With the exception of AB80, which was donated to the Egypt Centre by the University of Wales, Aberystwyth, the headrests on display in the Egypt Centre were purchased by Sir Henry Wellcome at a Sotheby auction in 1906. They had been part of the collection owned by Robert de Rustafjaell.
Headrests, a type of pillow to support the head, have been found in tombs from the beginning of the Old Kingdom (2613-2160 BC) and continued through the Ptolemaic Period (332-32BC). They usually consist of a curved upper piece on which the head rested, mounted on a pillar set in a supporting base and were the same basic shape throughout their long history. They were mainly made of wood, but stone examples have been found (e.g. W343 in Amarna case in House of Life). However, some Egyptologists suggest that most stone headrests were made for use in the Afterlife and were not intended for everyday use.
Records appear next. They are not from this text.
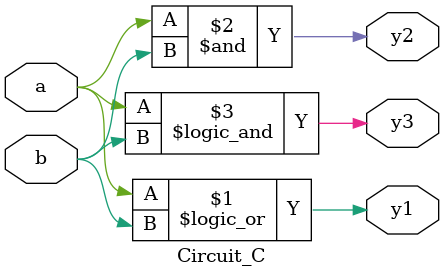
<source format=v>
module Circuit_C (y1, y2, y3, a, b);
    output y1, y2, y3;
    input a, b;
    assign y1 = a || b;
    and (y2, a, b);
    assign y3 = a && b;
endmodule
</source>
Headrests have been found close to the head of the mummy within the tomb, either on top of the coffin, or within it. It is believed they were protecting the head from being severed from the body after death. They could also be elevating the head so the face was aligned with the ‘eye panel’ on the coffin side. The importance of the headrest is shown by the fact that even the poorest graves at Giza had a brick or rough stone block beneath the head of the dead person. They have not only been found in graves but also in the houses of workmen in Deir el-Medina. Many have been found with linen cloth wrapped around the crescent shape probably to ease discomfort.
Symbolically, the headrest was connected with the sun, which like the head was lowered in the evening and arose in the day. The headrest represents the hieroglyph akhet sign for the sun in the horizon.
Headrests with fluted stems are typical of the Old Kingdom. Alabaster examples are known from the 5th Dynasty, although the most common type was of wood. Headrests of the New Kingdom (1550-1070 BC) were more elaborate: for example in the shape of a folding stool and decorated with the head of the god Bes. Figures of Bes also appeared on more conventionally-shaped headrests, adding further protection for the head. A headrest from the tomb of Tutankhamun has two lions upon the base. Two lions were said to guard the sun’s passage across the sky.
The magical function of headrests is evident in their appearance as amulets in the New Kingdom. Headrest amulets (e.g amulet BM8315 in amulet case in House of Death) are found only in royal tombs from the 18th Dynasty (1550 – 1295 BC) until the Late Period (747 – 332 BC) when they are more commonly used. Most amulets are made of dark stone but some red, blue and green amulets, colours associated with regeneration, have been found. This amulet may have been used as a substitute but it is also mentioned in the Coffin Texts and Spell 166 of the Book of the Dead, which states the headrest provides physical comfort and protects the deceased from being decapitated!
Andrews, C. 1994. Amulets of Ancient Egypt. London: British Museum Press.
Capel, A. K. and Markoe, G. E. (eds.) 1996. Mistress of the House, Mistress of Heaven: Women in Ancient Egypt. New York: Hudson Hills Press.
Hallinckx, B.R. 2001. The symbolic assimilation of head and sun as expressed by headrests. In S.A.K.: 29-95.
Silverman, D. P. (ed.) 1997. Searching for Ancient Egypt: Art, Architecture, and Artefacts from the University of Pennsylvania Museum of Archaeology and Anthropology. Ithaca: Dallas Museum of Art and University of Pennsylvania Museum.